"Karena orang luar negeri itu suka yang rasa soft yang berimbang," ungkapnya.
Sumadi Kopi ini ditanam di ketinggian 1.500 MDPL.
Kopi ini ditanam di kebun seluas 54 hektar dengan 54 petani.
Untuk produksinya ada di 20 hektar lahan dan 30 hektar sisanya untuk proses penanaman.
Setiap satu hektarnya memiliki 2.000 pohon kopi.
Setiap pohonnya memiliki usia 4 tahun yang bisa menghasilkan 20 kg biji kopi.
Ada tiga prinsip yang dilakukan oleh kelompok tani Sumadi ini, yakni pengembangan ekonomi, keberlanjutan ekologi dan pengembangan sosial.
Seperti dalam pengembangan ekonomi, setiap petani memiliki omset hingga Rp 200 juta setiap kali panen.

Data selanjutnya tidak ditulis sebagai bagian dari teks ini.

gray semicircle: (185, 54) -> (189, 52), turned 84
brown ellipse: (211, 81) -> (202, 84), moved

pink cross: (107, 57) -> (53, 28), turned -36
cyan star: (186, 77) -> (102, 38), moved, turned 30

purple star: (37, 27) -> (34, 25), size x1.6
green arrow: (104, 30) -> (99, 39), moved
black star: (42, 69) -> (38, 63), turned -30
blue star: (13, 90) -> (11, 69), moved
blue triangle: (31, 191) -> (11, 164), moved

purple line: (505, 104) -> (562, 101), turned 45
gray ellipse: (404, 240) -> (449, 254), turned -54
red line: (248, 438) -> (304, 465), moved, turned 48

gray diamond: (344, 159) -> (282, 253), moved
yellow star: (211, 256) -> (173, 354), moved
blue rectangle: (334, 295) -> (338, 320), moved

Jumlah tersebut terbagi menjadi Rp 50 juta untuk operasional di masa tunggu setahun, lalu yang Rp 150 juta sebagai simpanan untuk target pengembangan.
"Dampak pengembangan ini dapat menyerap tenaga kerja di kawasan Desa kami lintas usia. Dipastikan di desa kami tidak ada yang menganggur dan semua menggarap kopi," ungkapnya.

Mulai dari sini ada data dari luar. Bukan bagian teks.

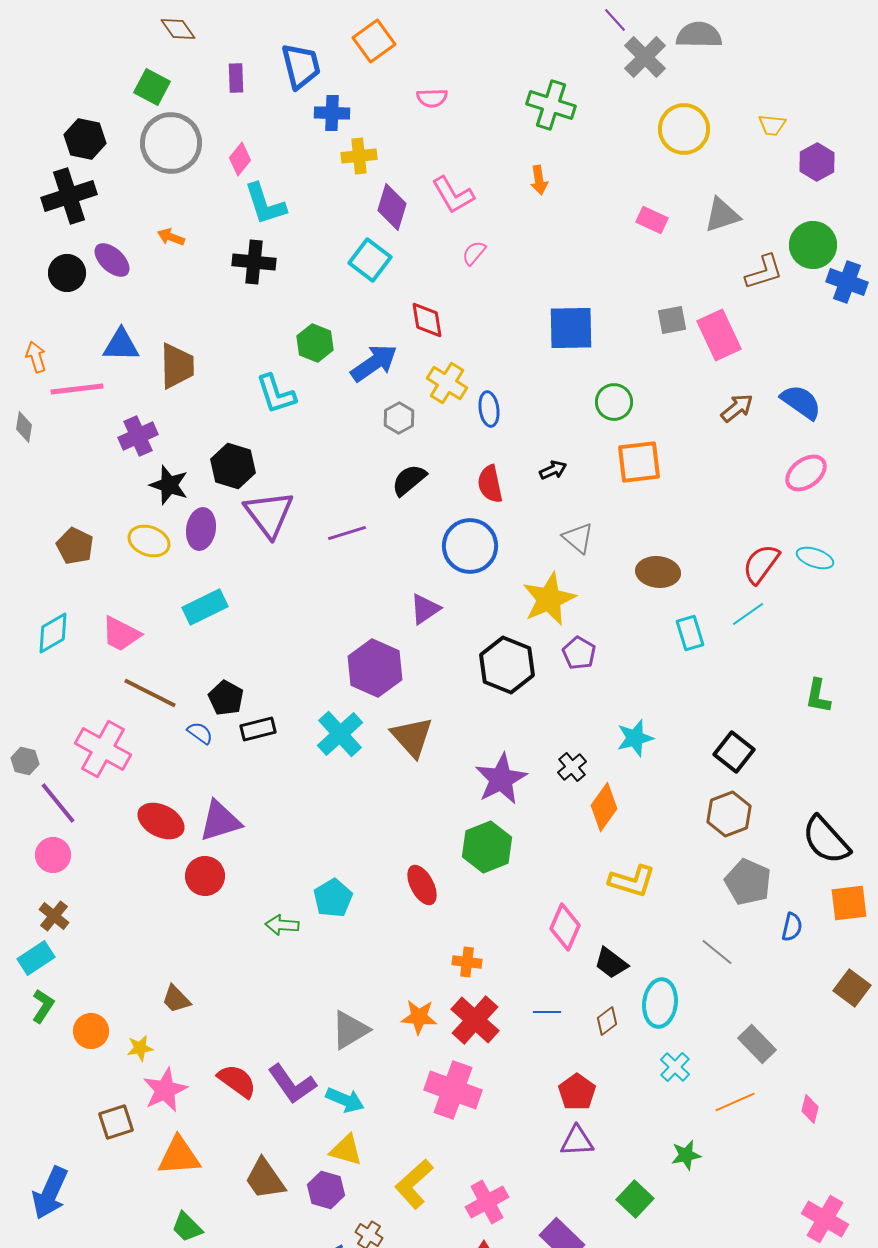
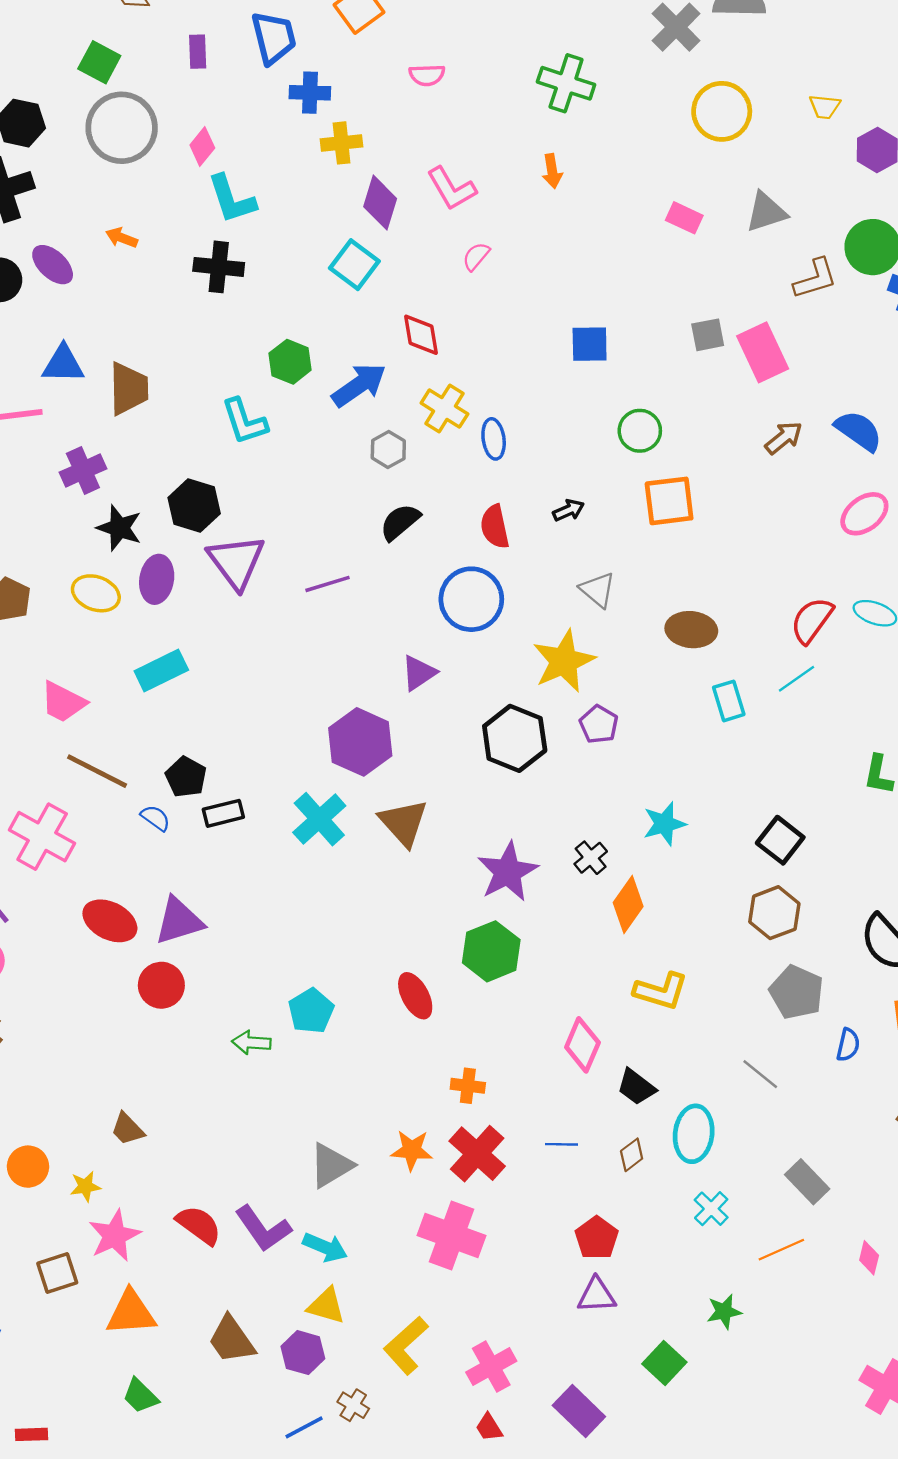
blue square: (571, 328) -> (590, 344), size x0.7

Dahulunya para petani di sana hanya memiliki beberapa pohon kopi saja dengan penghasilan minim.
Kebanyakan petani hanya menanam sayur mayur saja.
Lalu setelah mengenal konsep agroforestri ini, para petani bisa mandiri secara ekonomi melalui kopi yang kini menjadi komoditas utama dan potensial.

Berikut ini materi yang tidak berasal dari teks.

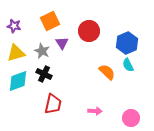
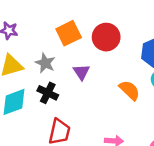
orange square: (50, 21) -> (69, 33), moved
purple triangle: (62, 43) -> (81, 72), moved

Ditambah lagi dengan pembinaan dari BI Malang, termasuk green house untuk memaksimalkan kopi.
"Adanya green house ini kami bisa memenuhi pesanan pasar internasional. Karena mereka meminta kopi spesial taste yang single origin, yakni prosesnya ini yang mampu menjaga konsistensi rasa kopi," tandasnya.